For Leon Edwards it was actually pretty simple: Beat Belal Muhammad, and punch a ticket to a jenyoowhine title shot against UFC welterweight champion Kamaru Usman. To punch that ticket — or to punch anything, really — he merely needed to make a fist.
Just make a damn fist.
Yet when Saturday night rolled around, those fingers of his, all eight of them bastards excluding the thumbs, were sticking up like smokestacks in a place of industry. Referee Herb Dean warned Edwards in an otherwise masterful first round to watch his fingers, but by the start of the second round Edwards was like a man fighting off a mean glare. He had his arm extended and his fingers out like he was battling an 18-wheeler with its brights on instead of a guy who simply wanted his name to be remembered.
And sure enough, one of those fingers found its way into the eye socket of Muhammad Belal’s skull early in the second. We all saw it. We all heard it. It was the wail of a man fighting off the urge to panic on a live broadcast, thinking he’d lost an eye. It was a nasty thing to happen, and not exactly the ending anybody wanted. Michael Bisping, who was on color commentary, made a sound of pure anguish. He knows what it’s about to lose an eye. Vitor Belfort claimed his back in 2013. The fight night itself came to a screaming end.
Then you know what happened? The repercussions started flowing in, one after another. Belal Muhammad, who had fought a literal middle-of-the-pack army to get this one opportunity against a contender, saw the curtain come down on him pretty hard. He wasn’t winning the fight when the poke occurred, and he was bleeding out the side of his head, so his case for a rematch was already flimsy by the time Joe Martinez announced it was a “no contest.”
The words “unfair” and “accidental” were already feeling like small consolations, and really that was because of the set-up.
Muhammad was standing in on short notice for Khamzat Chimaev, who was the real heart of the narrative in the original matchmaking, and Muhammad was almost like a footnote. Had he won, he could have of course become the narrative. But then he didn’t. And he was losing the fight when the foul occurred. So asking for a rematch in a fight that was already a distraction from what was meant to be due to a foul would feel like continuing on with a detour in a division that needs through routes.
Then again, how can the UFC book Edwards into a title fight with Usman off of an eye-poke? Edwards was quick to point out that he was handling his business in the first round against Muhammad, which (he said) is all we needed to concern ourselves with in the end. The fight had a direction, and Edwards was inevitably headed for a victory.
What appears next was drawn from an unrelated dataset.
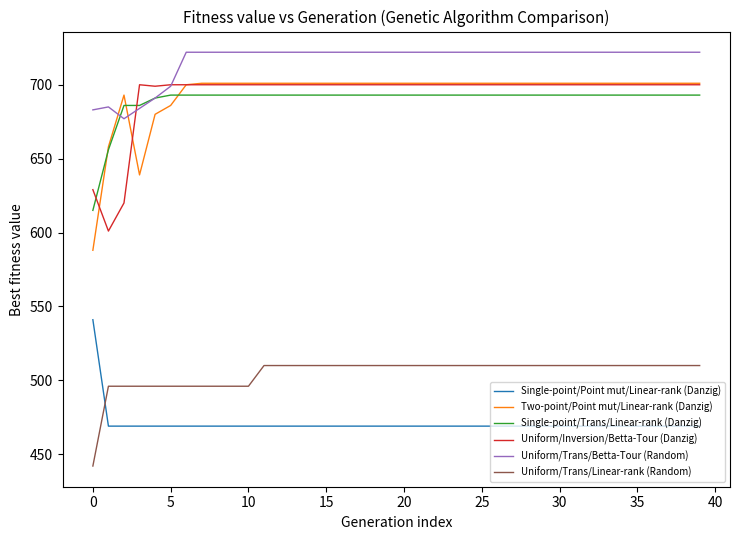

Which series has the largest total across all categories?

Uniform/Trans/Betta-Tour (Random)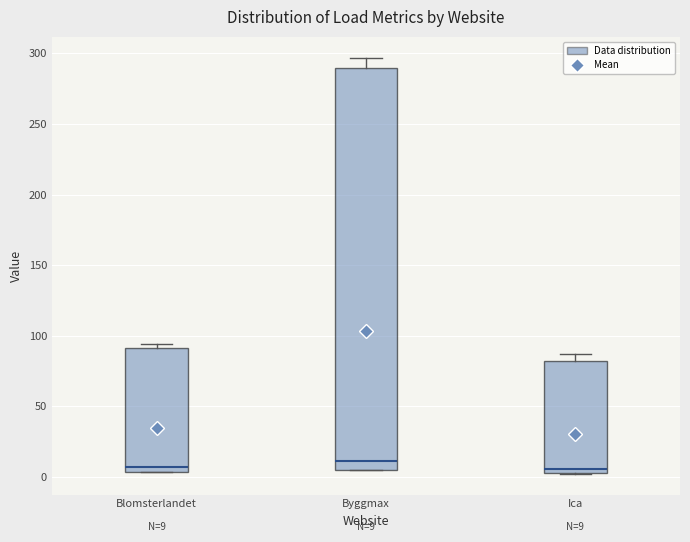

Which box is the tallest, from its lower edge to its upper edge?

Byggmax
Skate to where the puck is going and all that, as Wayne Gretzky once said.
Which might be true. But that rendering feels a little speculative for title emphasis. Muhammad’s strength is that he’s kind of a dog in there. He dictates ugliness, makes it a grind, saps his opponents of will over the course of a fight. He hadn’t yet done that in this fight, but there was at least an equal chance that he’d have found his stride in there at some point — especially over the course of 25 minutes.
The thing is, you can’t know. You can’t!
What a royal mess.
Herb Dean warned Leon, too. He said, “watch your fingers” to Edwards and even demonstrated to him what was acceptable and what wasn’t, made that much more clear in the cathedral quiet of an empty room. But Edwards was fighting the spotlight beaming down on him on Saturday night. He had those fingers splayed out like he was about to stencil them on paper to make a Thanksgiving turkey. Thinking back on it, they seemed destined to get into somebody’s eye, didn’t they? They were like eight buddies standing around the craps table with mid-morning drinks and popped collars, moments away from heading out to the pool.
They were trouble.
Fortunately Muhammad’s vision began to come back later on that night, but the UFC welterweight division is still a blur. People were on Edwards’ side for a title shot heading into the fight, but coming out it’s not that easy. A rematch with Muhammad doesn’t make sense, either, not for a guy at the doorstep of a title shot. If not Edwards, then who? Colby Covington is out there for a rematch with Usman, so is Jorge Masvidal, but the UFC would be smart to turn those two celebrities on each other. Gilbert Burns just had a shot, so that leaves, what, “Wonderboy” Thompson?
Not ideal. Coming out of Saturday night there are more questions than answers, and it might be a little while before things come back into focus.